## Written request
Please show every line of the records below that holds the string "Stanevičiaus".

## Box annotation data

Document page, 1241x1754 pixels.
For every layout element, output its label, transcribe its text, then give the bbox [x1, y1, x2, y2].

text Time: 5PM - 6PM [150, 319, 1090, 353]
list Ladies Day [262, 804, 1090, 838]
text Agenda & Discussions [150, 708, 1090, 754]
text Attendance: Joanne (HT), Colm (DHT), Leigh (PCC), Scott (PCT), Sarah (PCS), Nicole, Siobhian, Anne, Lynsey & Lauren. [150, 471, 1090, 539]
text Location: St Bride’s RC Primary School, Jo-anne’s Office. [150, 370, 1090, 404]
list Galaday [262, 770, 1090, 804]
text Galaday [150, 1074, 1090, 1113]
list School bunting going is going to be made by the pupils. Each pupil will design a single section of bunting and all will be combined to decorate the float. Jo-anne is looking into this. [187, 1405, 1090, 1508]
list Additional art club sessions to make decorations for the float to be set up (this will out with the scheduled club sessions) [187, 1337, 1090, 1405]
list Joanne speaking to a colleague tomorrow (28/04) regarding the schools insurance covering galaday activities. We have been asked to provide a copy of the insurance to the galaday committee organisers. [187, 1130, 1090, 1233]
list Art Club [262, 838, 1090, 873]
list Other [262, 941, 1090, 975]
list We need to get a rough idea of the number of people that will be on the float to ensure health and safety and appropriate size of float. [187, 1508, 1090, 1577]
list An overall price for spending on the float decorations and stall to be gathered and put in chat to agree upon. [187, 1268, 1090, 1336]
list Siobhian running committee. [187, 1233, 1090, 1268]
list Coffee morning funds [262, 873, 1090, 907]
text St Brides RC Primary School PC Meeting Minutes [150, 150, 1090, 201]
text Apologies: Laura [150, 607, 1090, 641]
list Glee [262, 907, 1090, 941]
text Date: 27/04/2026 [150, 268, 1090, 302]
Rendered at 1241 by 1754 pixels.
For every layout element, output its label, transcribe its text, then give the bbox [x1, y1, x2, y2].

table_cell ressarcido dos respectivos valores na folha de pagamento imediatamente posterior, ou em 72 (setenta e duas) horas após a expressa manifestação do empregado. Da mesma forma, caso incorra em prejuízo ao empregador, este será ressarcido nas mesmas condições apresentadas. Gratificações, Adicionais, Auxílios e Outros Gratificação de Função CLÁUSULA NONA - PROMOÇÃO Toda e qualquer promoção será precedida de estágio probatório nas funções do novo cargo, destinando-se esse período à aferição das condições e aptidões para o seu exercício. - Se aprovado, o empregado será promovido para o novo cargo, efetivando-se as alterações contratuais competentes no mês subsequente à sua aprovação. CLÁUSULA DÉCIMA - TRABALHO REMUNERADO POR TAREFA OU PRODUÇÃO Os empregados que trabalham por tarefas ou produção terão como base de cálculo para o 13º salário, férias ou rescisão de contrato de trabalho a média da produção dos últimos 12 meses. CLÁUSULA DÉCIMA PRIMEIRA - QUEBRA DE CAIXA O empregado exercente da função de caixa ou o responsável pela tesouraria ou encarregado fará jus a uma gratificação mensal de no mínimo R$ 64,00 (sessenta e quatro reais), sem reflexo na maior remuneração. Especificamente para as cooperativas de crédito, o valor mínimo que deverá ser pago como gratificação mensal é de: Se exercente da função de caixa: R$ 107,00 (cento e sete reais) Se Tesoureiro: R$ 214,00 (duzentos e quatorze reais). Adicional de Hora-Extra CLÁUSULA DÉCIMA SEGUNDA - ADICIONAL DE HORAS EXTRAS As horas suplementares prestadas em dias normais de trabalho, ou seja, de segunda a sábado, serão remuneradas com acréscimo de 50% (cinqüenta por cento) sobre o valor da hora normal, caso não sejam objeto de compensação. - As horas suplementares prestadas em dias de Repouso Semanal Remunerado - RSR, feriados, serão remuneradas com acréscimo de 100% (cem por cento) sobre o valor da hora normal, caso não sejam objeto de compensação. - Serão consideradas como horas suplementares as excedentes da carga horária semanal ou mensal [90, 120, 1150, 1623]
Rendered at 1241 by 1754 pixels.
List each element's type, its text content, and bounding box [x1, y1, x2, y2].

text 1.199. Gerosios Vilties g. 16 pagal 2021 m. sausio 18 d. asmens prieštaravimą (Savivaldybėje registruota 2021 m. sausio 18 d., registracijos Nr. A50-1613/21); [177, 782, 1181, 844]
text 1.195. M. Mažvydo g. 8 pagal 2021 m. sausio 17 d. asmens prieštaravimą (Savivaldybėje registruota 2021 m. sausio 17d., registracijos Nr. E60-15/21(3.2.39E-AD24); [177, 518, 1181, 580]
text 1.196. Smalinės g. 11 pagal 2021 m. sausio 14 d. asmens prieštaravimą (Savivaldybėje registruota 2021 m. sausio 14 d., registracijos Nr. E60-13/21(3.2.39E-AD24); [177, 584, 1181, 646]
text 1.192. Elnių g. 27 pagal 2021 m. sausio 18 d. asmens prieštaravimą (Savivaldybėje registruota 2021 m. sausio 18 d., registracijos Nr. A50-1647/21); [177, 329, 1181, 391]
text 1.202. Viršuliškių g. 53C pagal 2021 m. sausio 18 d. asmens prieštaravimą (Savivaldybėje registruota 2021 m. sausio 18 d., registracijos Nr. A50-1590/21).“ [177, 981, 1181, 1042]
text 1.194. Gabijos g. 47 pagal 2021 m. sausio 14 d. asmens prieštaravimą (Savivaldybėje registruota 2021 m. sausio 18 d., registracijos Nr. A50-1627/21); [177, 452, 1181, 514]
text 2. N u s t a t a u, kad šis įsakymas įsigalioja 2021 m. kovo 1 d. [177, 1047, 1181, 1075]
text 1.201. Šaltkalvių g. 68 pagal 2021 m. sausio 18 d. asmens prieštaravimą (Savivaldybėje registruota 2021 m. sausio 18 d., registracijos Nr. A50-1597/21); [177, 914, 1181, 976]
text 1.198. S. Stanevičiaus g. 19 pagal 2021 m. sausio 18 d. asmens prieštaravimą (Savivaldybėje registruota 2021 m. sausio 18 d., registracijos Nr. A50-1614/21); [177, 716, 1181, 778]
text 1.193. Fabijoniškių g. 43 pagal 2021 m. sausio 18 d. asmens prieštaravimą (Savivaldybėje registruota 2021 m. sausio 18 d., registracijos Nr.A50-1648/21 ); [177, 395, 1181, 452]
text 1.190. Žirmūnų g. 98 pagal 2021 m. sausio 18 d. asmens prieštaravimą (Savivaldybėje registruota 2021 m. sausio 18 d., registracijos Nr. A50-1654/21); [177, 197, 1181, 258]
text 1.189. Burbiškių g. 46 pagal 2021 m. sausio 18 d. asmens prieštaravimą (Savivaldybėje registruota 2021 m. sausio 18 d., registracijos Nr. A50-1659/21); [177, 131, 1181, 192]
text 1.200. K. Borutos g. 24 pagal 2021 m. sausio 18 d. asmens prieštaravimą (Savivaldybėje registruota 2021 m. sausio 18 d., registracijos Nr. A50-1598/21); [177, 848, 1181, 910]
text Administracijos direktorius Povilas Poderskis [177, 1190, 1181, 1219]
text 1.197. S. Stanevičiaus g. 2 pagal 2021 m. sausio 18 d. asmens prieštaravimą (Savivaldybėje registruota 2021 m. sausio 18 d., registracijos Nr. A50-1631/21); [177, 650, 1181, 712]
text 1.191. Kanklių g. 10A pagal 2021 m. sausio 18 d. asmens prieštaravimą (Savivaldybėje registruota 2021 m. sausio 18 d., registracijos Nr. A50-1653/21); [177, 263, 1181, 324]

## Full answer
text 1.198. S. Stanevičiaus g. 19 pagal 2021 m. sausio 18 d. asmens prieštaravimą (Savivaldybėje registruota 2021 m. sausio 18 d., registracijos Nr. A50-1614/21); [177, 716, 1181, 778]
text 1.197. S. Stanevičiaus g. 2 pagal 2021 m. sausio 18 d. asmens prieštaravimą (Savivaldybėje registruota 2021 m. sausio 18 d., registracijos Nr. A50-1631/21); [177, 650, 1181, 712]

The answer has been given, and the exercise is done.